▶ Data provided:
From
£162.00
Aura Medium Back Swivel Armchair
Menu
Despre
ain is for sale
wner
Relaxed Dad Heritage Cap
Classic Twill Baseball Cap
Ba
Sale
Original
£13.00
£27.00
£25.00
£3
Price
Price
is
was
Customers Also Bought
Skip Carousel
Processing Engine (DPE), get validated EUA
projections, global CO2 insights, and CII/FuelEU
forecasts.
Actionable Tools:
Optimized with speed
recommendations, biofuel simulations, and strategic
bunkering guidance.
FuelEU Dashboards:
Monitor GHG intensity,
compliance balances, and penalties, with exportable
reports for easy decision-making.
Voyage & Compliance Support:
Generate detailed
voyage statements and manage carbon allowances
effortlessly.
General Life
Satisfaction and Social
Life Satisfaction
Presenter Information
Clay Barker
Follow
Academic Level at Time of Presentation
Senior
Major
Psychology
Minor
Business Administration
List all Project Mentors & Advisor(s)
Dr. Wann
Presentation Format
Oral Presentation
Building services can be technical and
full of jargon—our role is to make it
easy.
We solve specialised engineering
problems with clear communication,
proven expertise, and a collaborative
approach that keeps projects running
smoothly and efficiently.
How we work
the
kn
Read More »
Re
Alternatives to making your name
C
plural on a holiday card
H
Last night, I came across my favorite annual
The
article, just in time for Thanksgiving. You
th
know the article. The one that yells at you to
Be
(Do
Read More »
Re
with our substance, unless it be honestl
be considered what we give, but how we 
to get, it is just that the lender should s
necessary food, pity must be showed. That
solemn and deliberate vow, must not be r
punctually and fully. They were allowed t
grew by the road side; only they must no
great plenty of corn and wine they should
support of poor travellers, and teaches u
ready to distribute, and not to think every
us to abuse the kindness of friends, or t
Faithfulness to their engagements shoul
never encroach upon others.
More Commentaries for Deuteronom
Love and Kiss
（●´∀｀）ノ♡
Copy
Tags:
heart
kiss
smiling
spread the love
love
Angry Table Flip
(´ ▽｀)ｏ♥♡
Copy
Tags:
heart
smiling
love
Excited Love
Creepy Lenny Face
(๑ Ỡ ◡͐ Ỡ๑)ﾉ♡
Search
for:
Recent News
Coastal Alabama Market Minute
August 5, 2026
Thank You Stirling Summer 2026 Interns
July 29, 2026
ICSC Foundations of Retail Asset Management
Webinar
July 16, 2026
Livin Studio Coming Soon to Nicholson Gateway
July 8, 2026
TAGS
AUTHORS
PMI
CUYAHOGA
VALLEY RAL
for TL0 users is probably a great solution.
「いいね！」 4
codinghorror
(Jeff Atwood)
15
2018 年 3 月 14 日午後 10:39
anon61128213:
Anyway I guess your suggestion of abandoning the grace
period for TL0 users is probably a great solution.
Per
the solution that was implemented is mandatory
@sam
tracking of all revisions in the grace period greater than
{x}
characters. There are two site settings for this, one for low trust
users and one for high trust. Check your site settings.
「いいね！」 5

▶ Your objective: Reproduce the text of every record above verbatim, line for line.

▶ Response area:
From
£162.00
Aura Medium Back Swivel Armchair
Menu
Despre
ain is for sale
wner
Relaxed Dad Heritage Cap
Classic Twill Baseball Cap
Ba
Sale
Original
£13.00
£27.00
£25.00
£3
Price
Price
is
was
Customers Also Bought
Skip Carousel
Processing Engine (DPE), get validated EUA
projections, global CO2 insights, and CII/FuelEU
forecasts.
Actionable Tools:
Optimized with speed
recommendations, biofuel simulations, and strategic
bunkering guidance.
FuelEU Dashboards:
Monitor GHG intensity,
compliance balances, and penalties, with exportable
reports for easy decision-making.
Voyage & Compliance Support:
Generate detailed
voyage statements and manage carbon allowances
effortlessly.
General Life
Satisfaction and Social
Life Satisfaction
Presenter Information
Clay Barker
Follow
Academic Level at Time of Presentation
Senior
Major
Psychology
Minor
Business Administration
List all Project Mentors & Advisor(s)
Dr. Wann
Presentation Format
Oral Presentation
Building services can be technical and
full of jargon—our role is to make it
easy.
We solve specialised engineering
problems with clear communication,
proven expertise, and a collaborative
approach that keeps projects running
smoothly and efficiently.
How we work
the
kn
Read More »
Re
Alternatives to making your name
C
plural on a holiday card
H
Last night, I came across my favorite annual
The
article, just in time for Thanksgiving. You
th
know the article. The one that yells at you to
Be
(Do
Read More »
Re
with our substance, unless it be honestl
be considered what we give, but how we 
to get, it is just that the lender should s
necessary food, pity must be showed. That
solemn and deliberate vow, must not be r
punctually and fully. They were allowed t
grew by the road side; only they must no
great plenty of corn and wine they should
support of poor travellers, and teaches u
ready to distribute, and not to think every
us to abuse the kindness of friends, or t
Faithfulness to their engagements shoul
never encroach upon others.
More Commentaries for Deuteronom
Love and Kiss
（●´∀｀）ノ♡
Copy
Tags:
heart
kiss
smiling
spread the love
love
Angry Table Flip
(´ ▽｀)ｏ♥♡
Copy
Tags:
heart
smiling
love
Excited Love
Creepy Lenny Face
(๑ Ỡ ◡͐ Ỡ๑)ﾉ♡
Search
for:
Recent News
Coastal Alabama Market Minute
August 5, 2026
Thank You Stirling Summer 2026 Interns
July 29, 2026
ICSC Foundations of Retail Asset Management
Webinar
July 16, 2026
Livin Studio Coming Soon to Nicholson Gateway
July 8, 2026
TAGS
AUTHORS
PMI
CUYAHOGA
VALLEY RAL
for TL0 users is probably a great solution.
「いいね！」 4
codinghorror
(Jeff Atwood)
15
2018 年 3 月 14 日午後 10:39
anon61128213:
Anyway I guess your suggestion of abandoning the grace
period for TL0 users is probably a great solution.
Per
the solution that was implemented is mandatory
@sam
tracking of all revisions in the grace period greater than
{x}
characters. There are two site settings for this, one for low trust
users and one for high trust. Check your site settings.
「いいね！」 5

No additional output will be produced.